THE ANGLO AND THE BULLI-BULLI
Akhir-akhir ini Jogja terasa sangat dingin. Terutama bila malam
menjelang pagi sampai subuh datang menjemput matahari yang mulai
kelihatan trontong-trontong. Dalam keadaan seperti ini, aku harus
meningkatkan kewaspadaan sampai level tertinggi. Maklum, aku punya
alergi dingin dan biasanya kedinginan memicu sesak napas. Seketika
napasku bisa jadi mengkis-mengkis!
Nah, usaha keras menghangatkan
diri ini seringkali tidak cukup hanya dengan sekedar krukuban selimut
sampai ke dagu. Udara dingin masih bisa menembus sampai ke tulang-tulang
dan terasa semi-semi nyeri-nyeri gimanaaaa… gitu! Kalau sudah begini,
terpaksa harus pakai jurus ampuh lain. Masak air panas, masukkan ke
botol Tupperware ukuran besar. Lalu sambil tiduran kupeluk botol itu,
sesekali usapkan di kaki, di perut, di dada, di bagian-bagian tubuh yang
terasa kedinginan, sampai tertidur….
Botol berisi air panas, heeemmm…. that is the bulli-bulli what I mean on the title!
Dan the bulli-bulli ini adalah senjata ampuh pamungkas kesukaan Mbah Tung!
Syahdan jaman dahulu kala, mbah kakungku yang super unik itu punya
ritual khusus untuk berperang melawan dingin. Di malam-malam yang
dingin, malam-malam musim bediding, Mbah Tung selalu menyiapkan 4 hal di
bawah tempat tidur besinya yang buesar, tinggi, berwarna hijau dan
berkelambu kain kasa anti nyamuk:
- Anglo (tungku api tanah liat) dan ubo rampe-nya (areng, kipas, kertas bekas, korek api jros)
- Ceret berisi air
- Botol orson (sirup jeruk) bertutup dan serbet bersih atau handuk kecil warna putih
- Jengkok alias dingklik (bangku sangat pendek terbuat dari kayu)
Ritualnya adalah begini:
- Siapkan jengkok untuk duduk.
- Siapkan anglo, letakkan di depan jengkok, isi anglo dengan arang.
- Ambil sedikit sobekan kertas, bakar dengan rek jross, sisipkan kertas terbakar di antara arang-arang yang bergelimpangan.
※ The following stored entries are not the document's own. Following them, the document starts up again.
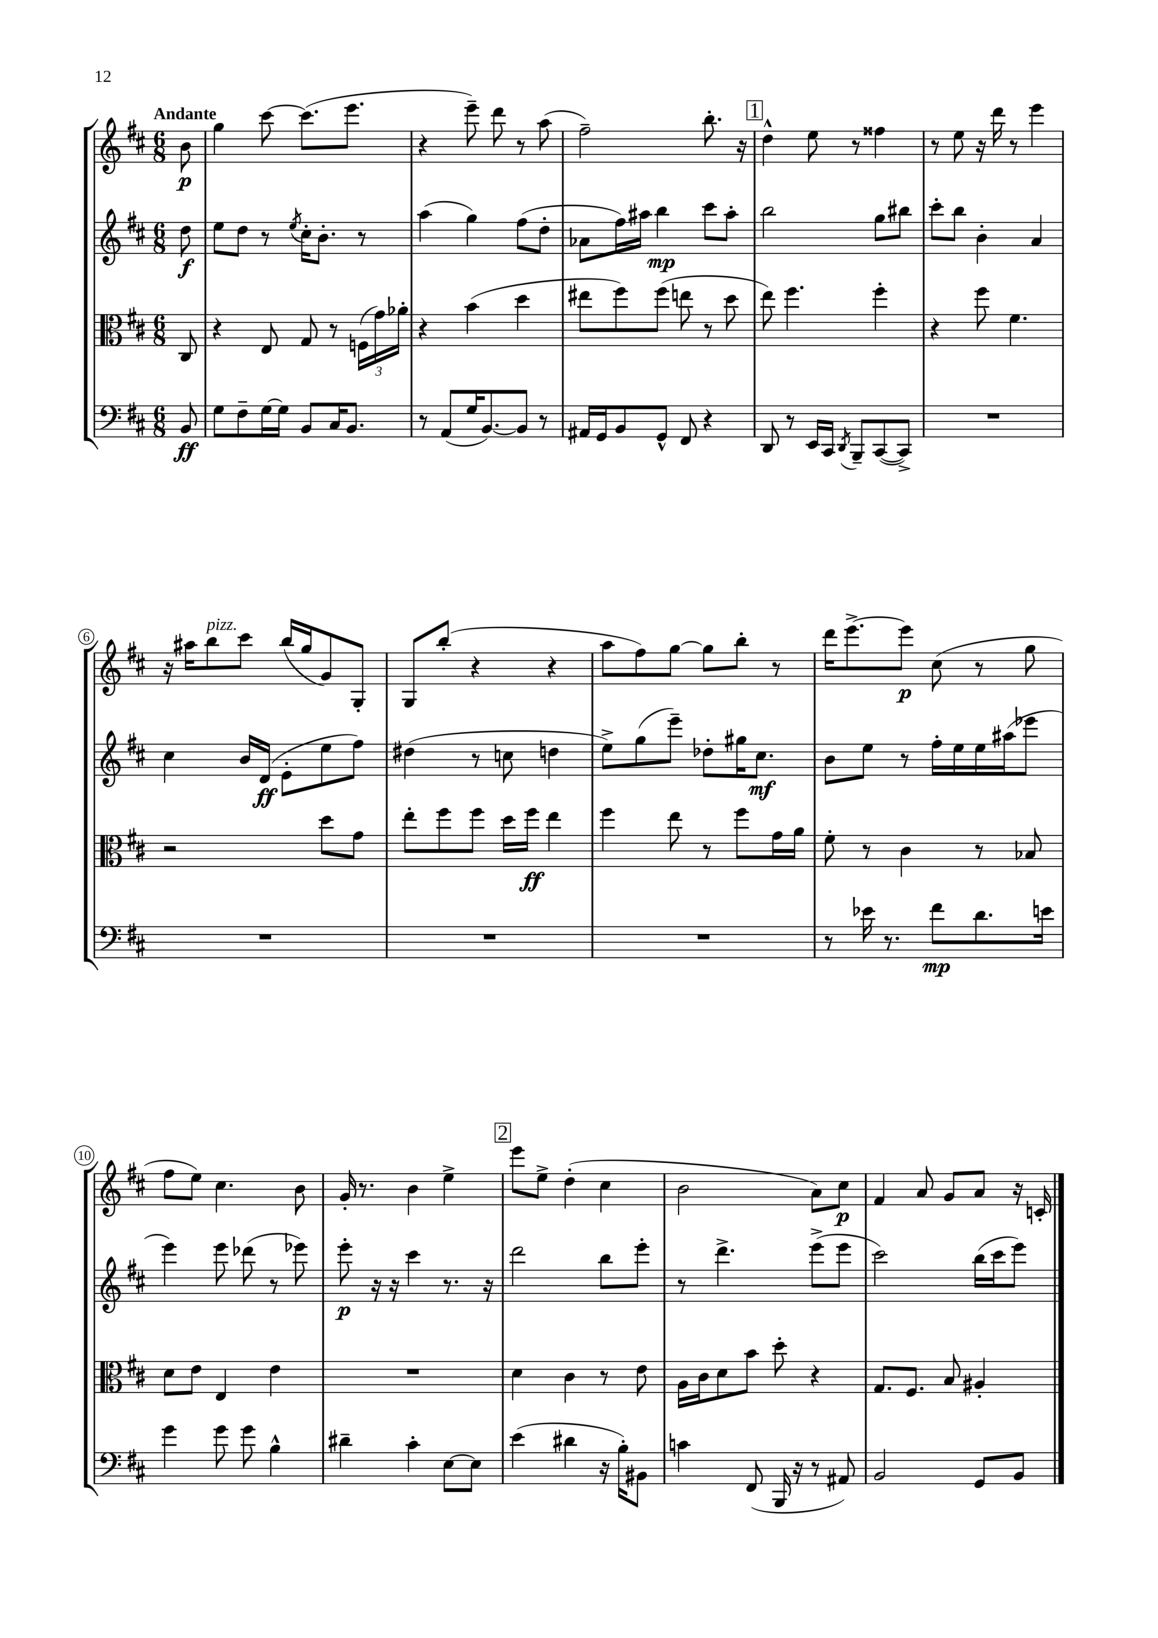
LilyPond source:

<<
\new StaffGroup <<
\new Staff = "s0" {
    \clef treble \key d \major \numericTimeSignature \time 6/8 \partial 8 \tempo "Andante"
    b'8\p |
    g''4 cis'''8~ cis'''8.( e'''8. |
    r4 e'''8--) d'''8 r8 a''8( |
    fis''2--) b''8.-. r16 |
    \mark \markup { \box "1" } d''4-^ e''8 r8 fisis''4 |
    r8 e''8 r16 d'''16 r8 e'''4 |
    r16 ais''16 b''8^\markup { \italic "pizz." } cis'''8 b''16( g''16 g'8) g8-. |
    g8 b''8-.( r4 r4 |
    a''8 fis''8) g''8~ g''8 b''8-. r8 |
    d'''16 e'''8.~-> e'''8\p cis''8( r8 g''8 |
    fis''8 e''8) cis''4. b'8 |
    g'16-. r8. b'4 e''4-> |
    \mark \markup { \box "2" } e'''8 e''8-> d''4-.( cis''4 |
    b'2 a'8) cis''8\p |
    fis'4 a'8 g'8 a'8 r16 c'16-. \bar "|." |
}
\new Staff = "s1" {
    \clef treble \key d \major \numericTimeSignature \time 6/8 \partial 8
    d''8\f |
    e''8 d''8 r8 \acciaccatura { e''8 } cis''16-. b'8.-. r8 |
    a''4( g''4) fis''8( d''8-. |
    aes'8 fis''16) ais''16 b''4\mp cis'''8 ais''8-. |
    \mark \markup { \box "1" } b''2 g''8 bis''8 |
    cis'''8-. b''8 b'4-. a'4 |
    cis''4 b'16 d'16\ff( e'8-. e''8 fis''8) |
    dis''4( r8 c''8 d''4 |
    e''8->) g''8( e'''8--) des''8-. gis''16 cis''8.\mf |
    b'8 e''8 r8 fis''16-. e''16 e''16 ais''16( ees'''8 |
    e'''4) e'''8 des'''8( r8 ees'''8) |
    e'''8-.\p r16 r16 cis'''4 r8. r16 |
    \mark \markup { \box "2" } d'''2 b''8 e'''8-. |
    r8 d'''4.-> e'''8->( e'''8 |
    cis'''2) b''16( cis'''16 e'''8) \bar "|." |
}
\new Staff = "s2" {
    \clef alto \key d \major \numericTimeSignature \time 6/8 \partial 8
    cis8 |
    r4 e8 g8 r8 \tuplet 3/2 { f16( g'16) aes'16-. } |
    r4 b'4( d''4 |
    eis''8 fis''8) fis''8( e''8 r8 d''8 |
    \mark \markup { \box "1" } e''8) fis''4. fis''4-. |
    r4 fis''8 fis'4. |
    r2 d''8 g'8 |
    e''8-. fis''8 fis''8 d''16 fis''16\ff e''4 |
    fis''4 e''8 r8 fis''8 g'16 a'16 |
    fis'8-. r8 cis'4 r8 bes8 |
    d'8 e'8 e4 e'4 |
    R2. |
    \mark \markup { \box "2" } d'4 cis'4 r8 e'8 |
    a16 cis'16 d'8 b'8 d''8-. r4 |
    g8. fis8. b8 ais4-. \bar "|." |
}
\new Staff = "s3" {
    \clef bass \key d \major \numericTimeSignature \time 6/8 \partial 8
    b,8\ff |
    g8 fis8-- g16~ g16 b,8 cis16 b,8. |
    r8 a,8( g16 b,8.~) b,8 r8 |
    ais,16 g,16 b,8 g,8-^ fis,8 r4 |
    \mark \markup { \box "1" } d,8 r8 e,16 cis,16 \acciaccatura { d,8 } b,,8-- cis,8~( cis,8->) |
    R2. |
    R2. |
    R2. |
    R2. |
    r8 ees'16 r8. fis'8\mp d'8. e'16 |
    g'4 g'8 g'8 b4-^ |
    dis'4-- cis'4-. e8~ e8 |
    \mark \markup { \box "2" } e'4( dis'4 r16 b16-.) bis,8 |
    c'4 fis,8( b,,16 r16 r8 ais,8) |
    b,2 g,8 b,8 \bar "|." |
}
>>
>>
\layout { \context { \Score \override BarNumber.stencil = #(make-stencil-circler 0.1 0.3 ly:text-interface::print) } }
Tunggu sebentar.
- Tangan segera siap sedia memegang kipas.
- Begitu beberapa ujung arang mulai mengangah, mengandung nyala api, mainkan kipas di lubang anglo. Kipas-kipasin terus sampai wawa (kembang api) berlompatan pertanda nyala arang sudah stabil.
- Ceret berisi air ditengkrengke.
- Berdiri.
- Geser jengkok tepat di bawah tempat tidur hingga kalau kita duduk di tepi tempat tidur, kaki bisa ongkang-ongkang dan bertumpu ke jengkok.
- Geser anglo di depan jengkok.
- Segera duduk di tepi tempat tidur, kaki di atas jengkok, biarkan
kehangatan garang anglo merambat naik sementara menunggu air di dalam
ceret mendidih.
Oh, jangan bayangkan ceret akan memberi tahu dengan bunyi “nguuuuuuukkkkk…….” panjang kalau airnya mendidih. Jaman waktu itu, belum ada ceret nguk! Yang ada mung ceret item ndeles gegara dihiasi tebalnya angus arang dan kayu! Jadi, ceret andalan Mbah Tung sama sekali tidak cantik! - Begitu air mendidih, siapkan botol, isikan air panas ke dalamnya.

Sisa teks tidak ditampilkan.